F6 On July 14, the Reporting Person was issued 200 shares of Series 5 Preferred Stock, initially convertible at a conversion price of $1.25 per share upon the conversion in full of the Convertible Note. The Series 5 Preferred Stock cannot be converted to the extent that, after giving effect to such conversion, the Reporting Person would beneficially own in excess of 4.99% of the then issued and outstanding shares of Common Stock.

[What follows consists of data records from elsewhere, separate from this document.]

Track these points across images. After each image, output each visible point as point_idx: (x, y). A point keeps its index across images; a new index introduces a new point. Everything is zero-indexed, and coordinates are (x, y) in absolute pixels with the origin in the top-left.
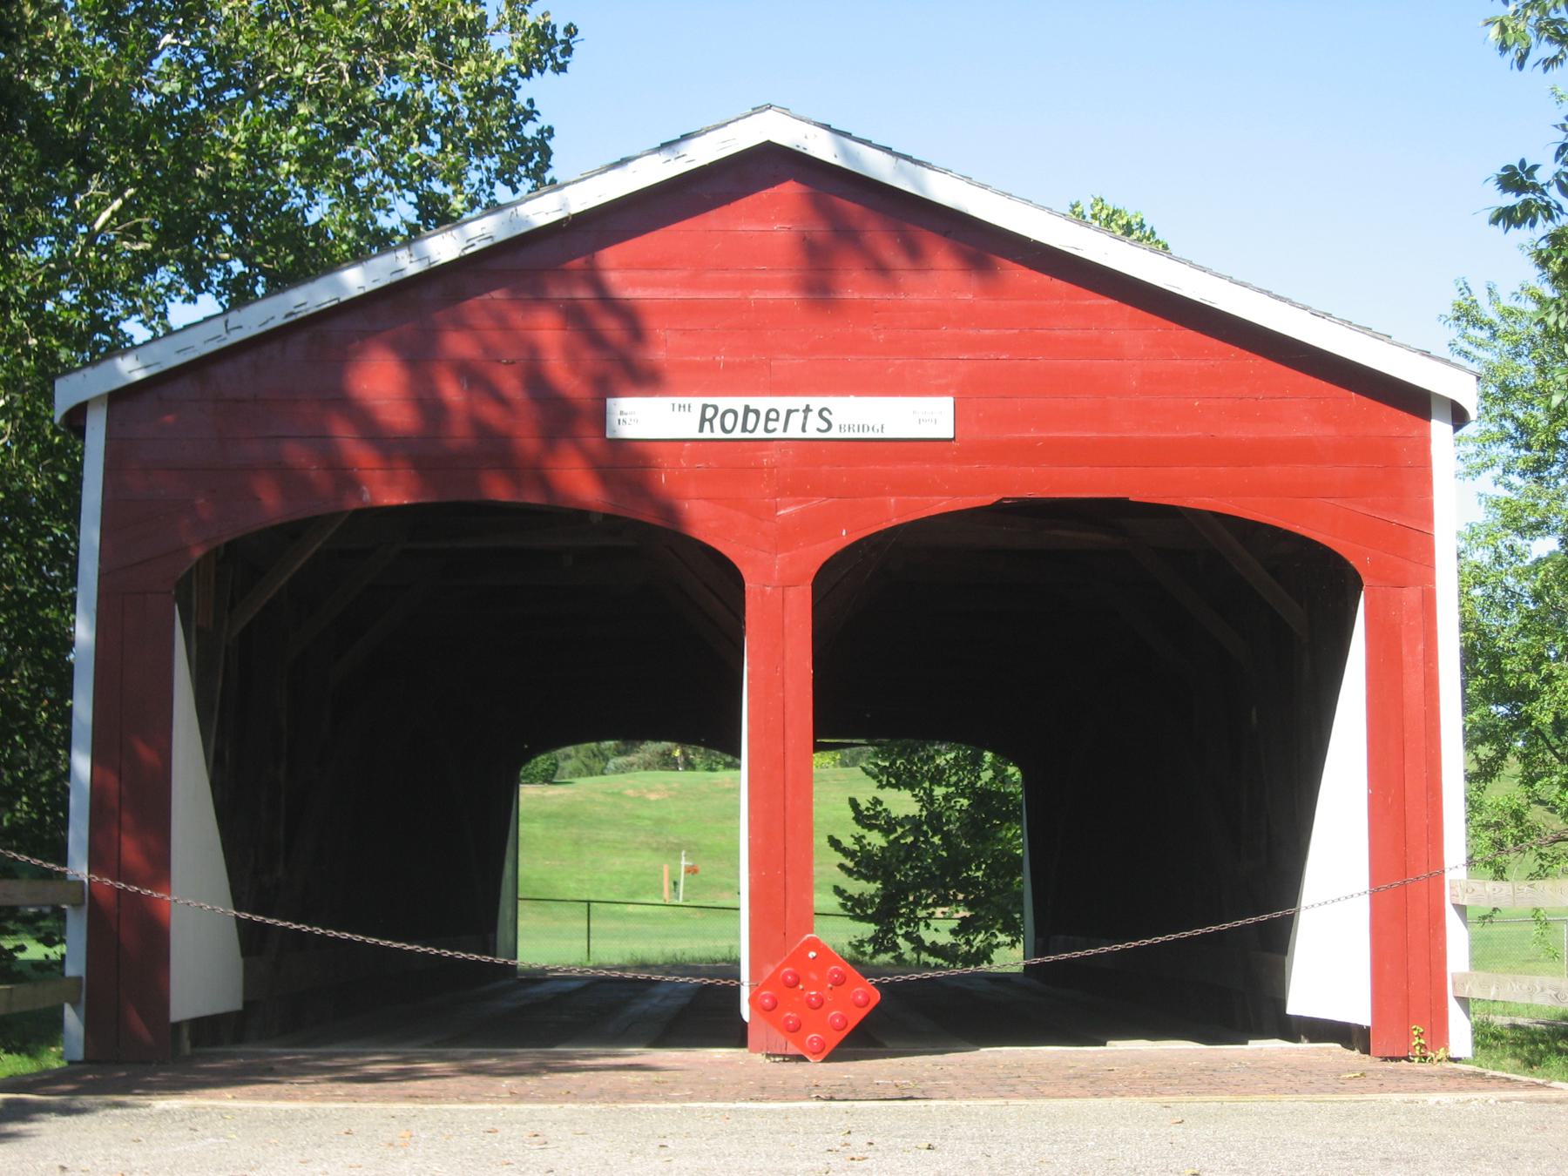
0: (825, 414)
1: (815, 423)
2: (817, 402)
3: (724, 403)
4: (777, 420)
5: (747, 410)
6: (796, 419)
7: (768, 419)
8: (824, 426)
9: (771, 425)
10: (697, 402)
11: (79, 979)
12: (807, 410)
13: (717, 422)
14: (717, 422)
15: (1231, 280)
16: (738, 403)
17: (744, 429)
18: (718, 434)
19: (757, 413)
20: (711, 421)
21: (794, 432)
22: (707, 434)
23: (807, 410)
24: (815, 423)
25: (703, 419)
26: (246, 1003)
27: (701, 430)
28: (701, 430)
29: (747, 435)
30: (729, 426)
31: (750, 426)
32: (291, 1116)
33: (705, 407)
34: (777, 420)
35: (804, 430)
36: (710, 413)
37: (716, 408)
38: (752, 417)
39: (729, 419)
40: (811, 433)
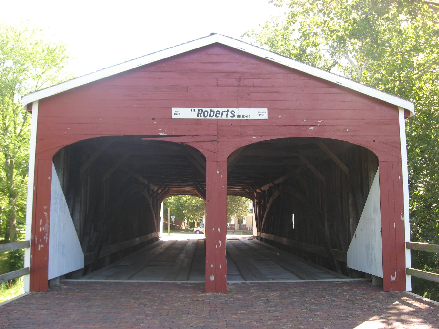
0: (233, 112)
1: (230, 114)
2: (230, 110)
3: (204, 109)
4: (219, 114)
5: (211, 111)
6: (225, 114)
7: (217, 113)
8: (232, 116)
9: (218, 115)
10: (197, 109)
11: (28, 268)
12: (228, 111)
13: (202, 114)
14: (202, 114)
15: (335, 74)
16: (208, 109)
17: (210, 116)
18: (203, 117)
19: (214, 112)
20: (201, 114)
21: (224, 117)
22: (199, 118)
23: (228, 111)
24: (230, 114)
25: (198, 113)
26: (85, 266)
27: (198, 116)
28: (198, 116)
29: (211, 118)
30: (206, 115)
31: (212, 115)
32: (110, 284)
33: (199, 110)
34: (219, 114)
35: (227, 117)
36: (200, 112)
37: (202, 110)
38: (212, 113)
39: (206, 113)
40: (229, 118)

The Series 5 Preferred Stock is perpetual and therefore has no expiration date. Pursuant to the BCA, at the Effective Time, each share of Series 5 Preferred Stock was automatically converted into such number of Company Common Stock determined by dividing the stated value of such share of Series 5 Preferred Stock plus all unpaid accrued and accumulated Preferential Dividends on such share (whether or not declared) by the Conversion Price of $1.25, and exchanged for one-fifth of a share of HSI Common Stock.
F7 All amounts reflect the Company's 1:22 reverse stock split effective as of August 31, 2023 and 1:8 reverse stock split effective as of September 30, 2024.
F8 Represents securities previously acquired in transactions exempt under Rule 16b-3.